Passage shown>

Left: Caspar David Friedrich, The Mountain Peak with Drifting Clouds, 1835. Oil on canvas, 15 x 17 1/2 x 3 inches. Kimbell Art Museum
Right: Darren Waterston, Symphonic Landscape, 2020. Oil on wood panel, 59 1/2 x 71 1/2 inches

 

11am CST/12pm EST

Moderated by George T. M. Shackelford, deputy director

What does the art of the past mean to the artist of the present? In this ongoing program, moderated by Kimbell staff, artists and architects discuss works in the museum’s collection, share the special insights of the practicing professional, and relate older art to contemporary artistic concerns, including their own.

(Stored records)
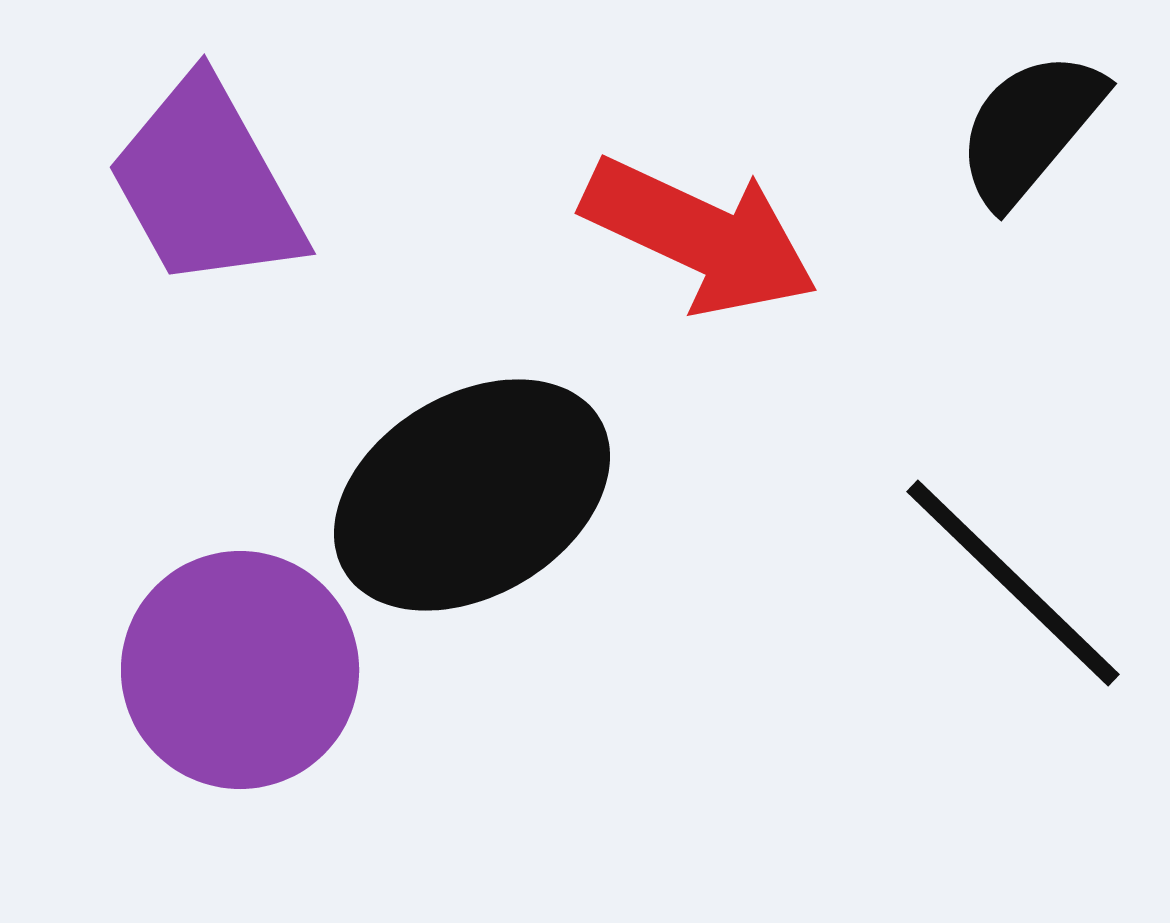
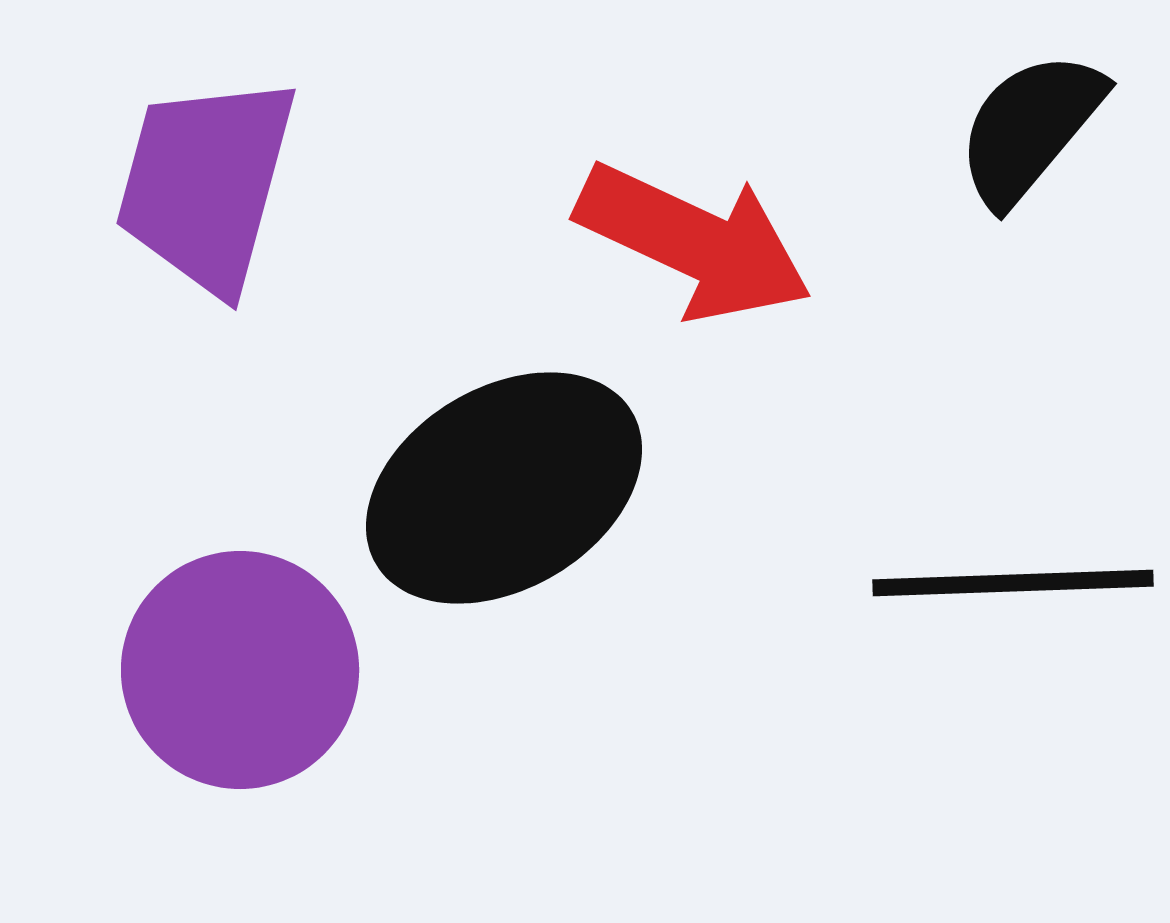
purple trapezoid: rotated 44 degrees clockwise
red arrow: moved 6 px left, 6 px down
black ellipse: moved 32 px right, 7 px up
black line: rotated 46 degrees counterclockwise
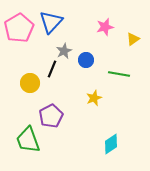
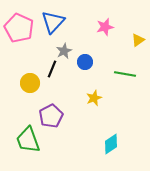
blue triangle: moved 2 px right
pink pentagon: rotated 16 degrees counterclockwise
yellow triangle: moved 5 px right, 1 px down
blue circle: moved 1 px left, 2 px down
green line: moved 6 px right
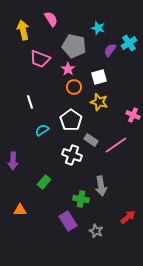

---

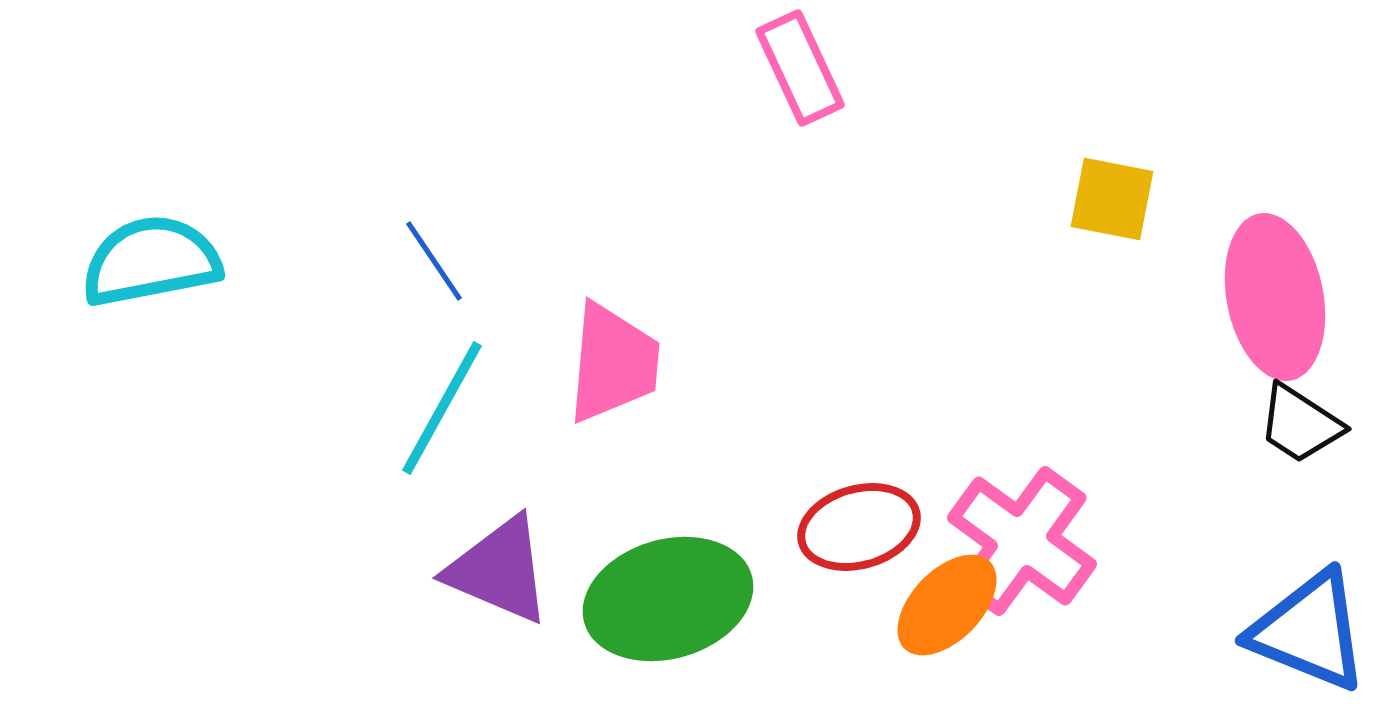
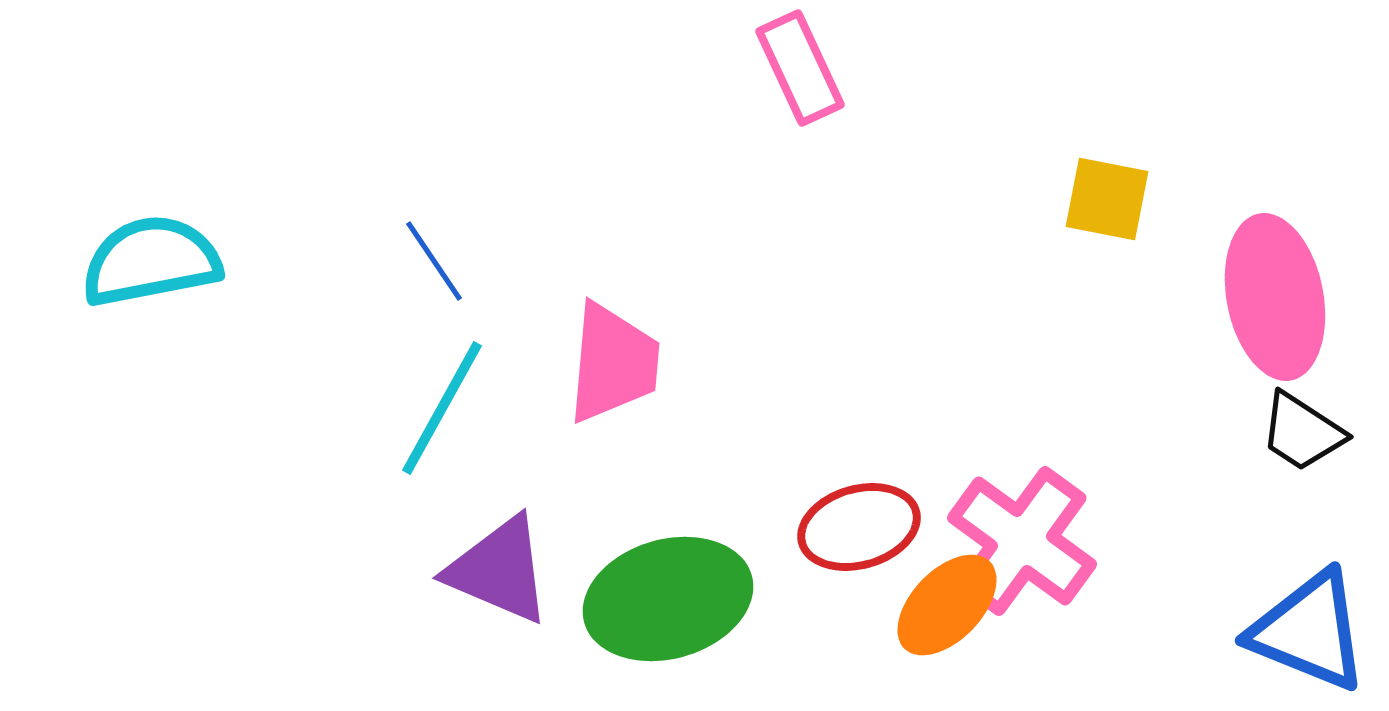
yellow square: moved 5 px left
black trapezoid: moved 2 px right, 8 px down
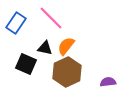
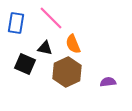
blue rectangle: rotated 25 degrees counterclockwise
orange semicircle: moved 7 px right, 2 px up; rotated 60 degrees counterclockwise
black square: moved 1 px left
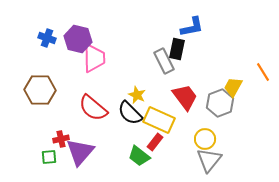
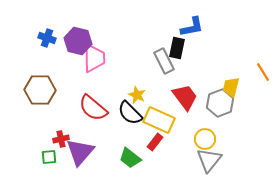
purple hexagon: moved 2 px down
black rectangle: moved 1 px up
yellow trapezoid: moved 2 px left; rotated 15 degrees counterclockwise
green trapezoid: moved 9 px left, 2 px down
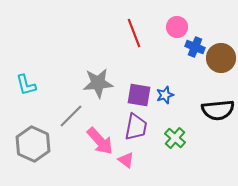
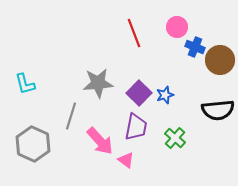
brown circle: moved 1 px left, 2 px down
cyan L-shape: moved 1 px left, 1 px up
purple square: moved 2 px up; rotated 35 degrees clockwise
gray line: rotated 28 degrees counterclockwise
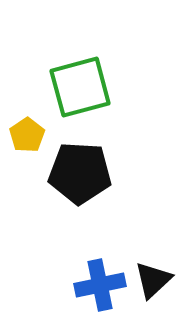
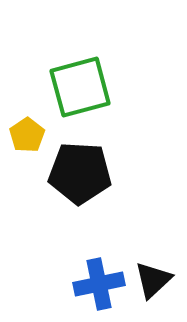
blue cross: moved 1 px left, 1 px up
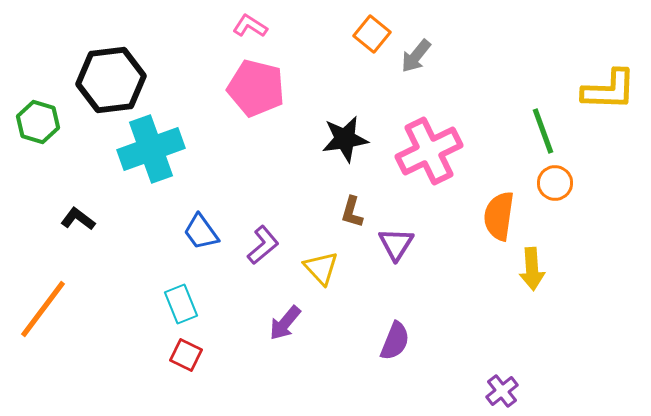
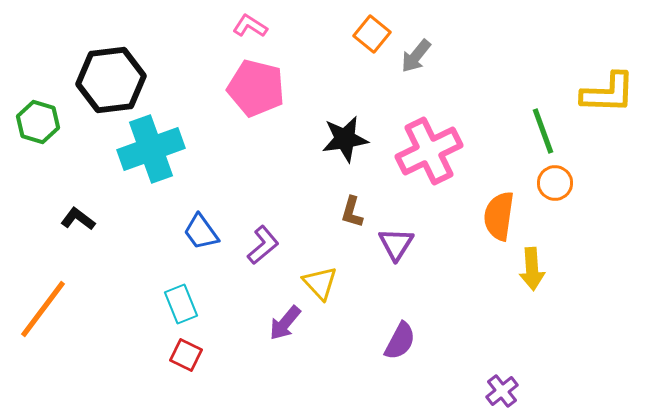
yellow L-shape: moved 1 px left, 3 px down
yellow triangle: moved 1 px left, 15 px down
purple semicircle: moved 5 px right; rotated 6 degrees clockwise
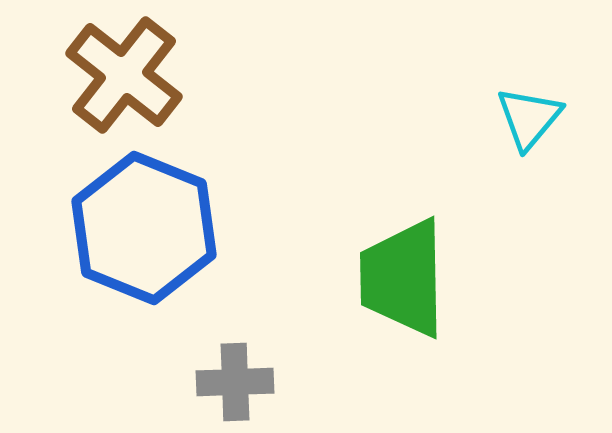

To-do list>
- a) Reproduce the program listing word for word, from "What does the" to "including their own.".
- b) Name every person the program listing identifies by name.

Task answers>
- a)
What does the art of the past mean to the artist of the present? In this ongoing program, moderated by Kimbell staff, artists and architects discuss works in the museum’s collection, share the special insights of the practicing professional, and relate older art to contemporary artistic concerns, including their own.

- b)
Caspar David Friedrich
Darren Waterston
George T. M. Shackelford